Among all options, Pulsar was the most promising besides Kafka. Pulsar prides itself in being truly cloud native, supporting tiered storage, and multiple messaging paradigms (pub-sub and queueing). It has native support for negative acknowledgment of messages, and message retries. However, the Pulsar architecture consists not only of Pulsar brokers, but also requires Apache ZooKeeper and Apache BookKeeper clusters. We had to dismiss Pulsar for its operational complexity.
RabbitMQ is a popular message broker. It exceeds in cases where multiple worker processes need to work on a shared queue of tasks (similar to how Dependency-Track does it today). It can achieve a high level of concurrency, as there's no limit to how many consumers can consume from a queue. This high grade of concurrency comes with the cost of lost ordering, and high potential for race conditions.
RabbitMQ supports Kafka-like partitioned streams via its Streams plugin. In the end, we decided against RabbitMQ, because brokers do not support key-based compaction, and its consumer libraries in turn lack adequate support for fault-tolerant stateful operations.
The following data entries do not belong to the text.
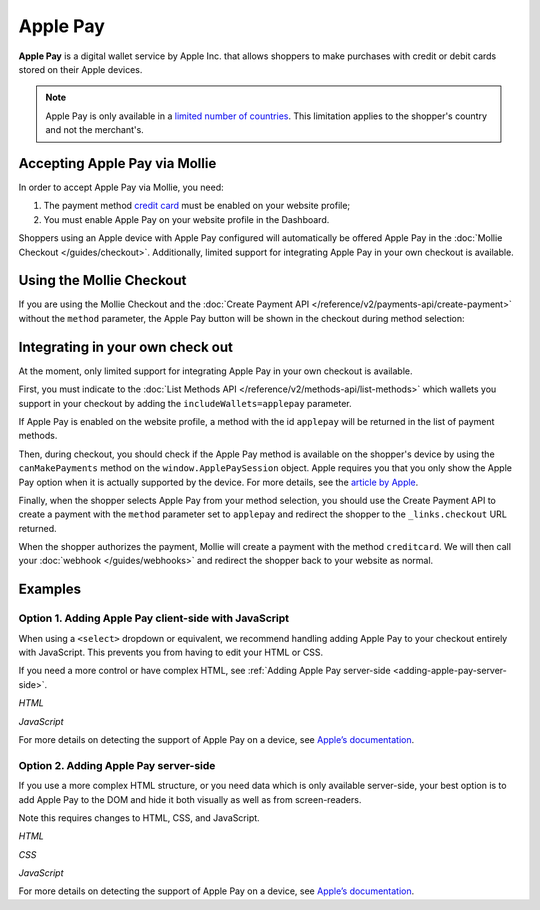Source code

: Apple Pay
=========

**Apple Pay** is a digital wallet service by Apple Inc. that allows shoppers to make purchases with credit or debit cards
stored on their Apple devices.

.. note:: Apple Pay is only available in a `limited number of countries
          <https://www.apple.com/ios/feature-availability/#apple-pay>`_. This limitation applies to the shopper's
          country and not the merchant's.

Accepting Apple Pay via Mollie
------------------------------

In order to accept Apple Pay via Mollie, you need:

#. The payment method `credit card <https://www.mollie.com/creditcard>`_ must be enabled on your website profile;
#. You must enable Apple Pay on your website profile in the Dashboard.

Shoppers using an Apple device with Apple Pay configured will automatically be offered Apple Pay in the :doc:`Mollie
Checkout </guides/checkout>`. Additionally, limited support for integrating Apple Pay in your own checkout is available.

Using the Mollie Checkout
-------------------------

If you are using the Mollie Checkout and the :doc:`Create Payment API </reference/v2/payments-api/create-payment>`
without the ``method`` parameter, the Apple Pay button will be shown in the checkout during method selection:

.. figure:: images/checkout-with-apple-pay@2x.jpg

Integrating in your own check out
---------------------------------

At the moment, only limited support for integrating Apple Pay in your own checkout is available.

First, you must indicate to the :doc:`List Methods API </reference/v2/methods-api/list-methods>` which wallets you
support in your checkout by adding the ``includeWallets=applepay`` parameter.

.. code-block:: bash
   :linenos:

   curl -X GET https://api.mollie.com/v2/methods?includeWallets=applepay \
      -H "Authorization: Bearer test_dHar4XY7LxsDOtmnkVtjNVWXLSlXsM"

If Apple Pay is enabled on the website profile, a method with the id ``applepay`` will be returned in the list of
payment methods.

Then, during checkout, you should check if the Apple Pay method is available on the shopper's device by using the
``canMakePayments`` method on the ``window.ApplePaySession`` object. Apple requires you that you only show the Apple Pay
option when it is actually supported by the device. For more details, see the `article by Apple
<https://developer.apple.com/documentation/apple_pay_on_the_web/apple_pay_js_api/checking_for_apple_pay_availability>`_.

.. code-block:: javascript
   :linenos:

   if (window.ApplePaySession && window.ApplePaySession.canMakePayments()) {
     // Add ApplePay to the method selection in your checkout
   }

Finally, when the shopper selects Apple Pay from your method selection, you should use the Create Payment API to create
a payment with the ``method`` parameter set to ``applepay`` and redirect the shopper to the ``_links.checkout`` URL
returned.

When the shopper authorizes the payment, Mollie will create a payment with the method ``creditcard``. We will then call
your :doc:`webhook </guides/webhooks>` and redirect the shopper back to your website as normal.

Examples
--------

.. _adding-apple-pay-client-side:

Option 1. Adding Apple Pay client-side with JavaScript
^^^^^^^^^^^^^^^^^^^^^^^^^^^^^^^^^^^^^^^^^^^^^^^^^^^^^^

When using a ``<select>`` dropdown or equivalent, we recommend handling adding Apple Pay to your checkout entirely with
JavaScript. This prevents you from having to edit your HTML or CSS.

If you need a more control or have complex HTML, see :ref:`Adding Apple Pay server-side <adding-apple-pay-server-side>`.

*HTML*

.. code-block:: html
   :linenos:

   <form>
     <!-- Other checkout fields like billing address etc. -->

     <select class="js-select-method">
       <option value="creditcard">Credit card</option>
       <option value="ideal">iDEAL</option>
       <option value="paypal">PayPal</option>
       <option value="banktransfer">Bank transfer</option>
     </select>
   </form>

   <!-- Only load this script if Apple Pay is enabled on your profile. See step 1 above. -->
   <script src="/path/to/apple-pay.js"></script>

*JavaScript*

.. code-block:: javascript
   :linenos:

   // apple-pay.js
   const detectApplePay = () => {
      if (!window.ApplePaySession || !ApplePaySession.canMakePayments()) {
        // Apple Pay is not available
        return;
      }

      ApplePaySession.canMakePaymentsWithActiveCard('merchant.dev.mollie').then(canMakePayments => {
        if (!canMakePayments) {
          // There is no active card with which to make payments
          return;
        }

        // Create Apple Pay option
        const option = document.createElement('option');
        option.value = 'applepay';
        option.textContent = 'Apple Pay';

        // Find the payment method dropdown in the document, this depends on your HTML
        const select = document.querySelector('.js-select-method');

        // Add Apple Pay to dropdown
        select.prepend(option);
      });
    }

    detectApplePay();

For more details on detecting the support of Apple Pay on a device, see `Apple’s documentation
<https://developer.apple.com/documentation/apple_pay_on_the_web/apple_pay_js_api/checking_for_apple_pay_availability>`_.


.. _adding-apple-pay-server-side:

Option 2. Adding Apple Pay server-side
^^^^^^^^^^^^^^^^^^^^^^^^^^^^^^^^^^^^^^^^^^^^^^^^^^^^^

If you use a more complex HTML structure, or you need data which is only available server-side, your
best option is to add Apple Pay to the DOM and hide it both visually as well as from screen-readers.

Note this requires changes to HTML, CSS, and JavaScript.

*HTML*

.. code-block:: html
   :linenos:

   <form>
     <!-- Other checkout fields like billing address etc. -->

     <ul class="payment-methods">
       <li class="js-apple-pay" aria-hidden="true">
         <label>
           <input name="method" value="applepay" type="radio"> 
           <span class="label">Apple Pay</span>
         </label>
       </li>
       <li>
         <label>
           <input name="method" value="creditcard" type="radio"> 
           <span class="label">Credit card</span>
         </label>
       </li>
       ...
     </ul>
   </form>

   <!-- Only load this script if Apple Pay is enabled on your profile. See step 1 above. -->
   <script src="/path/to/apple-pay.js"></script>

*CSS*

.. code-block:: css
   :linenos:

   .payment-methods [aria-hidden="true"] {
     display: none;
   }

*JavaScript*  

.. code-block:: javascript
   :linenos:

   // apple-pay.js
   const detectApplePay = () => {
      if (!window.ApplePaySession || !ApplePaySession.canMakePayments()) {
        // Apple Pay is not available
        return;
      }

      ApplePaySession.canMakePaymentsWithActiveCard('merchant.dev.mollie').then(canMakePayments => {
        if (!canMakePayments) {
          // There is no active card with which to make payments
          return;
        }

        // Find the hidden Apple Pay element
        const applePay = document.querySelector('.js-apple-pay');

        // Remove the aria-hidden attribute
        applePay.removeAttribute('aria-hidden');
      });
    }

    // Only call this function after checking on the server whether Apple Pay
    // is enabled on your Mollie account.
    detectApplePay();

For more details on detecting the support of Apple Pay on a device, see `Apple’s documentation
<https://developer.apple.com/documentation/apple_pay_on_the_web/apple_pay_js_api/checking_for_apple_pay_availability>`_.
Liftbridge is built on top of NATS and provides Kafka-like features. It is however not compatible with the Kafka API, as it uses a custom envelope protocol, and is heavily focused on Go. There are no managed service offerings for Liftbridge, leaving self-hosting as only option to run it.
When it comes to running Kafka in production, users will have the choice between various self-hosted and fully managed Infrastructure as a Service (IaaS) solutions. The following table lists a few, but there will be more we don't know of:
Solution | Type | URL |
---|---|---|
Apache Kafka | Self-Hosted | https://kafka.apache.org/quickstart |
Redpanda | Self-Hosted / IaaS | https://redpanda.com/ |
Strimzi | Self-Hosted | https://strimzi.io/ |
Aiven | IaaS | https://aiven.io/kafka |
AWS MSK | IaaS | https://aws.amazon.com/msk/ |
Azure Event Hubs | IaaS | https://azure.microsoft.com/en-us/products/event-hubs/ |
Confluent Cloud | IaaS | https://www.confluent.io/ |
Red Hat OpenShift Streams | IaaS | https://developers.redhat.com/products/red-hat-openshift-streams-for-apache-kafka/overview |
The wide range of mature IaaS offerings is a very important benefit of Kafka over other messaging systems we evaluated.
We went with Java for now because it was the path of the least resistance for us. There is no intention to exclusively use Java though. We are considering to use Go, and generally are open to any technology that makes sense.
The proposed architecture is based on the rough idea of domain services for now. This keeps the number of independent services manageable, while still allowing us to distribute the overall system load. If absolutely necessary, it is possible to break this up even further. For example, instead of having one vulnerability-analyzer service, the scanners for each vulnerability source (e.g. OSS Index, Snyk) could be separated out into dedicated microservices.